Goal of the exercise =>
Where the records hold the string "knee", show the whole line it sits on.

(Stored items)
╔══
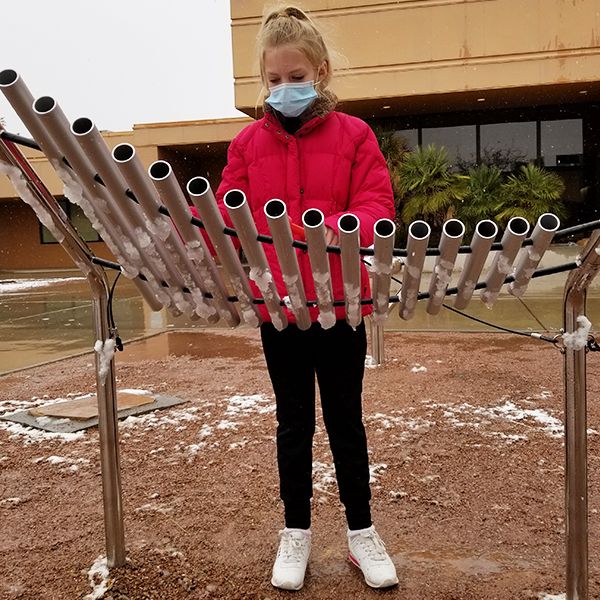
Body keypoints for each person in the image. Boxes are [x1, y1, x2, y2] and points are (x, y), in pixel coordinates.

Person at [214, 4, 397, 592]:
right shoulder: (246, 143)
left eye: (296, 77)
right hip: (280, 310)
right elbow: (228, 211)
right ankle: (295, 532)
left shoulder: (355, 135)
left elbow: (376, 210)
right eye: (274, 80)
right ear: (262, 80)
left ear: (319, 72)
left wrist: (319, 233)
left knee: (346, 421)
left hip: (341, 303)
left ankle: (361, 533)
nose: (285, 89)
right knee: (292, 422)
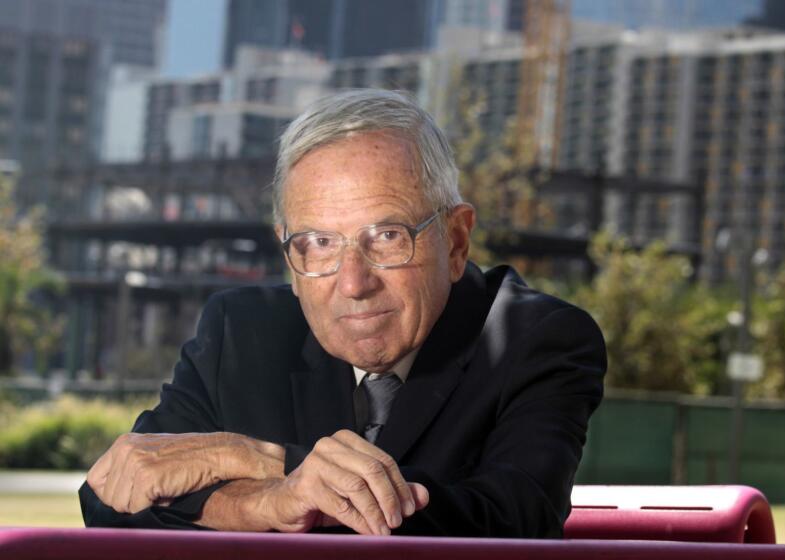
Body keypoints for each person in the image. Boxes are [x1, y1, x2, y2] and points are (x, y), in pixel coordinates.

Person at [79, 89, 607, 538]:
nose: (353, 284)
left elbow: (511, 524)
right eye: (319, 244)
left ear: (456, 241)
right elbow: (114, 496)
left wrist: (257, 461)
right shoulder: (240, 332)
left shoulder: (537, 340)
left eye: (386, 237)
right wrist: (265, 503)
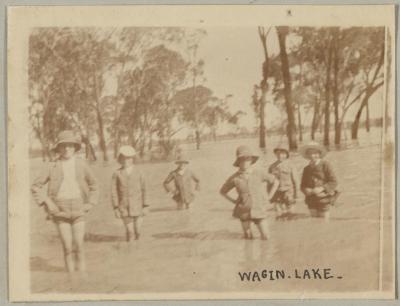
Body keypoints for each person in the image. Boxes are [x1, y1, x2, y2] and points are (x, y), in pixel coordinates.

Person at [31, 130, 98, 273]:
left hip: (79, 208)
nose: (67, 149)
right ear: (58, 148)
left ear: (75, 148)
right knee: (67, 248)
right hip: (59, 210)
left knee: (79, 246)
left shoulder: (82, 164)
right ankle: (70, 277)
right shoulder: (51, 166)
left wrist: (90, 203)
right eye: (64, 146)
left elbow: (94, 185)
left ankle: (81, 282)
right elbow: (36, 186)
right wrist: (48, 202)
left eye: (70, 145)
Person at [220, 145, 279, 240]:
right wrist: (234, 201)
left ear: (251, 160)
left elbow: (275, 182)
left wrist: (269, 197)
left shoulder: (259, 173)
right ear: (238, 162)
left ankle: (265, 254)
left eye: (247, 159)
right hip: (243, 210)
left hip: (259, 208)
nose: (245, 162)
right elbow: (222, 192)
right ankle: (249, 253)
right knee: (248, 236)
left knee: (266, 236)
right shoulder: (235, 178)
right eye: (242, 159)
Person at [111, 145, 149, 241]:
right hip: (124, 208)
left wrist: (146, 206)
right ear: (120, 159)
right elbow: (113, 191)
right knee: (130, 232)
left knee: (138, 231)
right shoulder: (117, 173)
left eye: (128, 158)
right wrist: (115, 208)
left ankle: (136, 252)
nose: (126, 161)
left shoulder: (140, 172)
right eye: (123, 158)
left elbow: (145, 189)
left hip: (138, 206)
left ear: (133, 159)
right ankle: (130, 247)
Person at [300, 141, 339, 221]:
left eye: (315, 153)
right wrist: (306, 190)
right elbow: (302, 185)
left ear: (319, 154)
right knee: (314, 220)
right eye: (310, 153)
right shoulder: (306, 169)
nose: (312, 155)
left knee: (324, 221)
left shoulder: (325, 165)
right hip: (310, 199)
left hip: (323, 198)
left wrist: (321, 188)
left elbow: (334, 181)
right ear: (307, 155)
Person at [268, 144, 298, 220]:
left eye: (282, 154)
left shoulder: (291, 165)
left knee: (290, 214)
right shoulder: (272, 167)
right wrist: (269, 195)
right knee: (279, 214)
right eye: (278, 153)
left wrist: (296, 194)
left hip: (288, 192)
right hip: (277, 192)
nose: (280, 156)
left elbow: (296, 180)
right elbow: (269, 182)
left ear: (286, 154)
╚══
Exercise response =>
left knee: (346, 421)
right knee: (292, 422)
right knee: (67, 248)
left knee: (79, 246)
right knee: (248, 236)
left knee: (266, 236)
right knee: (130, 232)
left knee: (138, 231)
right knee: (314, 220)
left knee: (324, 221)
left knee: (290, 214)
right knee: (279, 214)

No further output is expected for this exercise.